Prior to the pandemic, business was booming with both international and domestic tourists purchasing crafted materials and dining within the many restaurants and pastry shops.  But in March 2020, everything came to a screeching halt and since then owners like James Bari, owner of Benito One restaurant, which was established in 1968, have been left to pick up the pieces of their business.

James Bari showcases family photos within his restaurant, Benito One at 174 Mulberry Street. Photo by Dean Moses

“Mulberry Street depends on tourism. We are not an Uptown restaurant where you have all locals, this is all tourists. Especially during the San Gennaro Feast in September and the Mulberry Street Pedestrian mall from Memorial weekend to Labor Day weekend,” Bari said. “When the pandemic hit, it destroyed us.”

Bari described the stress of creating an outdoor dining space and the rollercoaster ride of regulations shifting every month made it extremely difficult to maintain a business.

Bari shelled out $10,000 to create an outdoor structure in July 2020 while struggling to satisfy the requirements of the Department of Buildings, Board of Health, and Department of Traffic.

Little Italy is still alive, says one restaurant owner. Photo by Dean Moses

“We don’t know what to do to bring us back,” Catenaccio said. “Most of our restaurants in the three blocks of what we call Little Italy are family owned and we are suffering, and we are losing them one by one, and we can’t do that.”

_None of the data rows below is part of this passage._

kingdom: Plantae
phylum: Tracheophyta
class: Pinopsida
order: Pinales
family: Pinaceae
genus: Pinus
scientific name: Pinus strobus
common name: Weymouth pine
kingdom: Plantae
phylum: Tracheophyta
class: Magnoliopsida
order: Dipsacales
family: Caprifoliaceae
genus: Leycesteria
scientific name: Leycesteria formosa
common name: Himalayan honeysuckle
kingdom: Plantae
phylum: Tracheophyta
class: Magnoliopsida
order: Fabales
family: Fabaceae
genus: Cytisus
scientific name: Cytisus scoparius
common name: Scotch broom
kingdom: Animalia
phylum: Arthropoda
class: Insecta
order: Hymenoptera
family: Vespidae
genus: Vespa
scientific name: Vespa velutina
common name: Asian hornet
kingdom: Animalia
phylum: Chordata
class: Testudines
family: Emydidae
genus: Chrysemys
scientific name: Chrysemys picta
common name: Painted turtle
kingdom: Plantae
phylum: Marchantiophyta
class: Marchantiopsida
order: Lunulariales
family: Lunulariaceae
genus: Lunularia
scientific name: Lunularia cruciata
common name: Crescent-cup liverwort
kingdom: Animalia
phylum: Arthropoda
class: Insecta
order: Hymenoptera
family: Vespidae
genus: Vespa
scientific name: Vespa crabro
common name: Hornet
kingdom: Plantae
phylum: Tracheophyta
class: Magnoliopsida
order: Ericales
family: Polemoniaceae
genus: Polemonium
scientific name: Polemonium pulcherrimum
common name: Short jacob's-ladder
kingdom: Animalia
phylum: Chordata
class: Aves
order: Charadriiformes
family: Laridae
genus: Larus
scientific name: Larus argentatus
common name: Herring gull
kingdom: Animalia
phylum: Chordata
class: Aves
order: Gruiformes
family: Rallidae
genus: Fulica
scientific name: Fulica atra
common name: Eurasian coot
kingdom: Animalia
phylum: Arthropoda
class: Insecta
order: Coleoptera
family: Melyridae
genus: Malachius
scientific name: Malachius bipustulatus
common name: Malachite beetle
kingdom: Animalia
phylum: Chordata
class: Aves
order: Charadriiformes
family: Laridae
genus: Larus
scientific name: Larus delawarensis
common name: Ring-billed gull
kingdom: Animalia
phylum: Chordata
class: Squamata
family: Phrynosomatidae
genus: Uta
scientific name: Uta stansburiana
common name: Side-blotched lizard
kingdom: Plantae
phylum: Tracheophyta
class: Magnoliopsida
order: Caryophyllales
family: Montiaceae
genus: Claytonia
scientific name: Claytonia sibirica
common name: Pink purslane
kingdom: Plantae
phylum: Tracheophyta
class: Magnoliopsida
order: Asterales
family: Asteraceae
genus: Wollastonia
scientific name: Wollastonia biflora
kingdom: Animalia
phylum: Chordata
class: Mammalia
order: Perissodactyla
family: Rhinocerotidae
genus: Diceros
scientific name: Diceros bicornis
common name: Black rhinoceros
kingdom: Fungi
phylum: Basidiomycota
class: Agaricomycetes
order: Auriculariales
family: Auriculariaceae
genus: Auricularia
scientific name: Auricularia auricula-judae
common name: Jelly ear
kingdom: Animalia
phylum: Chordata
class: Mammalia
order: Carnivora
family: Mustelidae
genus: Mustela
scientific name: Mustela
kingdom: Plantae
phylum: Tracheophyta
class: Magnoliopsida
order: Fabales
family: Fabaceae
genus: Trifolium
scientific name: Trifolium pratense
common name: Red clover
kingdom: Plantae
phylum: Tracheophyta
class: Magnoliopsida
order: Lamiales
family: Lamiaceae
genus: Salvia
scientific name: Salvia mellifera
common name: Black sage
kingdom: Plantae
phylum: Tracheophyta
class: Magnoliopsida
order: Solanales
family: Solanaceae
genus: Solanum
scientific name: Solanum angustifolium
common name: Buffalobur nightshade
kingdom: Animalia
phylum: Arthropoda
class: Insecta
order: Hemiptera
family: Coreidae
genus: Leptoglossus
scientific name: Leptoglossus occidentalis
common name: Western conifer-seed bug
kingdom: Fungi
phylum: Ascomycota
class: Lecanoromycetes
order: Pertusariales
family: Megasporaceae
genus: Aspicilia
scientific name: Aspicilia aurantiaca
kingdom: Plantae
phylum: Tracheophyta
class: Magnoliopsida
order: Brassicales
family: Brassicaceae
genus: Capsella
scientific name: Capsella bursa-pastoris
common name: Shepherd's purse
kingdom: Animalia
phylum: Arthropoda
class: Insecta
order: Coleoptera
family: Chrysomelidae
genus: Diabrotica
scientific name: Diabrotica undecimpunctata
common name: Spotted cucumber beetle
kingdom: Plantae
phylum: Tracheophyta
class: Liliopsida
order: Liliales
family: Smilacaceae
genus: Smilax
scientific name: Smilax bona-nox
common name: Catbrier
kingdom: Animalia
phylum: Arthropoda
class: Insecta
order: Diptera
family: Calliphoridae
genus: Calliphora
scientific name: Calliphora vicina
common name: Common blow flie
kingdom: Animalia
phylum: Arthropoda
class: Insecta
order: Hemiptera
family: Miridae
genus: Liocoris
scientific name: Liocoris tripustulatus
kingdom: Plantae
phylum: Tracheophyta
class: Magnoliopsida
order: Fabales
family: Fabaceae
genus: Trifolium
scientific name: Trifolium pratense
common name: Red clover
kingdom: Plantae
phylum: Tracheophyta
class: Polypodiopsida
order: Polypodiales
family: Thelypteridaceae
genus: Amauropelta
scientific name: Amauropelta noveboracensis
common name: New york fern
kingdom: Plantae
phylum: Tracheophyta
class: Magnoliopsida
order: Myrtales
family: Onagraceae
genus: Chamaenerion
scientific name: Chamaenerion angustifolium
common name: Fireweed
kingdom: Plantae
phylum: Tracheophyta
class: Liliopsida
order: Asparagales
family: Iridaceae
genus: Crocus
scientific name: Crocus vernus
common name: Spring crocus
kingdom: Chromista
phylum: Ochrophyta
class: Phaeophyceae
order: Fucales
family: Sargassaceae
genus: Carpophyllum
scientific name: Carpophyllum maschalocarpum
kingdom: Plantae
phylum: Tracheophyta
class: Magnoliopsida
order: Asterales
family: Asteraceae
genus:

As both Bari and Catenaccio are doing their best to bring back their staff with the help of PPE loans; however, their outlook is bleak since with the only hope of domestic visitors and travelers from the farthest being New Jersey.

“All we do is spend, spend, spend and we don’t recoup. We don’t know what to do,” Catenaccio said.

Outside restaurant gardens and outdoor dining areas have been a struggle to maintain with shifting safety restrictions. Photo by Dean Moses

Despite these struggles, Bari wants potential visitors to know that “Little Italy is still alive.” The restaurants are regulation safe and open for business and are hoping to get a grant or some sort of fund to help struggling shops in the area.